#### [ASSIGNMENT]
From the rows below, pull out every line that contains the string "Kussenbox" and copy each one as it appears. Treat uppercase and lowercase as different.

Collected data
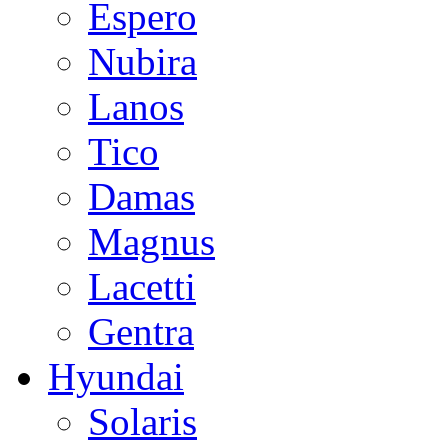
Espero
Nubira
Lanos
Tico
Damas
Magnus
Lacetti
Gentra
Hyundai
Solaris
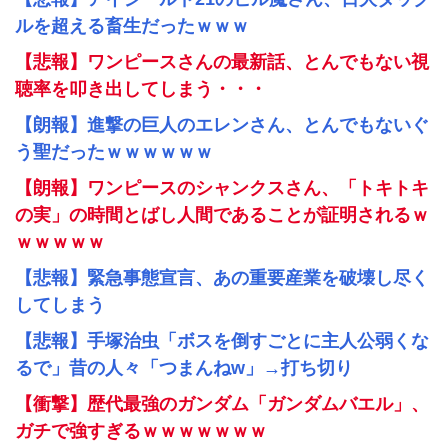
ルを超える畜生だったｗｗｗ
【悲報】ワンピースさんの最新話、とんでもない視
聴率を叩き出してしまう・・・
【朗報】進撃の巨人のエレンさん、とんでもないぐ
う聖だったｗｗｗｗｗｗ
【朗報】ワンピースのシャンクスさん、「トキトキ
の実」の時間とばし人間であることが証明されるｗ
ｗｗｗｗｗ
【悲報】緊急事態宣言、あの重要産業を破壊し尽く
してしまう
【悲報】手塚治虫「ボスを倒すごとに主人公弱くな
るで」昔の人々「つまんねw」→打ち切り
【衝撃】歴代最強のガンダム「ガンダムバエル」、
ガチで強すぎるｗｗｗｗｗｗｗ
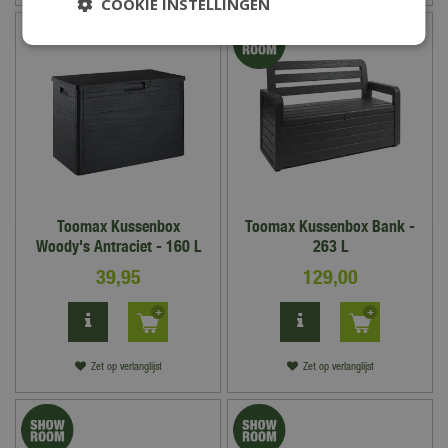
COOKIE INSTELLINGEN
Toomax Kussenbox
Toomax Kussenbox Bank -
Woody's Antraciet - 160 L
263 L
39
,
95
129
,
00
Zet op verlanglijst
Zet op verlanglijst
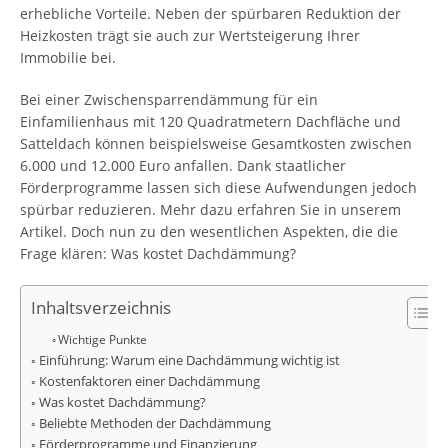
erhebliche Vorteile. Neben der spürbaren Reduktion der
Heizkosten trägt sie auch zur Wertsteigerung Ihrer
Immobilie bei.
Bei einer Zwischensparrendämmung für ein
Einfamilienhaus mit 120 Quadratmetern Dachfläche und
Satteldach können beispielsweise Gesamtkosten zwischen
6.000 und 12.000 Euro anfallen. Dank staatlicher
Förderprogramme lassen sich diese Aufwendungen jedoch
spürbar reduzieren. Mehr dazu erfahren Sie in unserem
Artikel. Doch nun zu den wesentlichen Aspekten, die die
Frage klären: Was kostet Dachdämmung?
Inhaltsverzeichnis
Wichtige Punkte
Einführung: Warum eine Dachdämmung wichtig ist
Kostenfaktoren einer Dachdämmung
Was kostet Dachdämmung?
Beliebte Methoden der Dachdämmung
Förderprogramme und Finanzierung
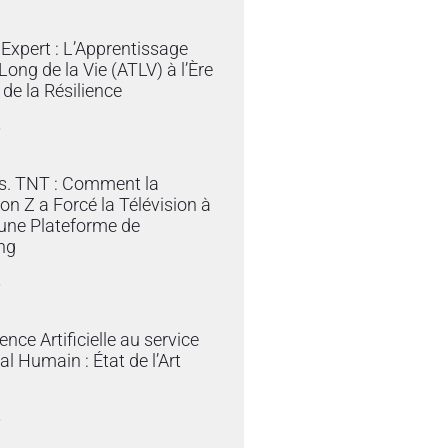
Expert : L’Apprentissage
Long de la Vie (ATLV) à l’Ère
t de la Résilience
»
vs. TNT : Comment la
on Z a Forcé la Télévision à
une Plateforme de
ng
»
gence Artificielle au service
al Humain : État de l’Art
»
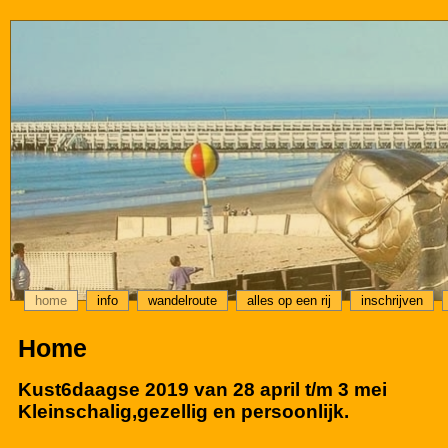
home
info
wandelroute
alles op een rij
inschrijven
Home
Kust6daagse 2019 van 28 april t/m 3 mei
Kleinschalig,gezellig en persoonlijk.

---

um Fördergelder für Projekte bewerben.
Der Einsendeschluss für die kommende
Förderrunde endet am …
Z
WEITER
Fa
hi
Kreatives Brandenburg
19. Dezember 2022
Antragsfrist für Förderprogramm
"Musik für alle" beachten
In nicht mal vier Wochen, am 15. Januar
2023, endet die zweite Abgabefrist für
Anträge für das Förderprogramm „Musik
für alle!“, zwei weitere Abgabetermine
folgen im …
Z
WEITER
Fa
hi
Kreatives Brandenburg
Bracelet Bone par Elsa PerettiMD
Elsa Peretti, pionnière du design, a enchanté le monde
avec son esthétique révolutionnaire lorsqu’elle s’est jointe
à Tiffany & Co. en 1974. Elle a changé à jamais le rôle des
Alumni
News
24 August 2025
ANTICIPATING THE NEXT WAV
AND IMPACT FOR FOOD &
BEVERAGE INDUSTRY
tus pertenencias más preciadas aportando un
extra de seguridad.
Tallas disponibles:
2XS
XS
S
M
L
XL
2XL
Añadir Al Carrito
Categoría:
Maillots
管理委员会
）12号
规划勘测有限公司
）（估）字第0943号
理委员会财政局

#### [EXERCISE SOLUTION]
Toomax Kussenbox
Toomax Kussenbox Bank -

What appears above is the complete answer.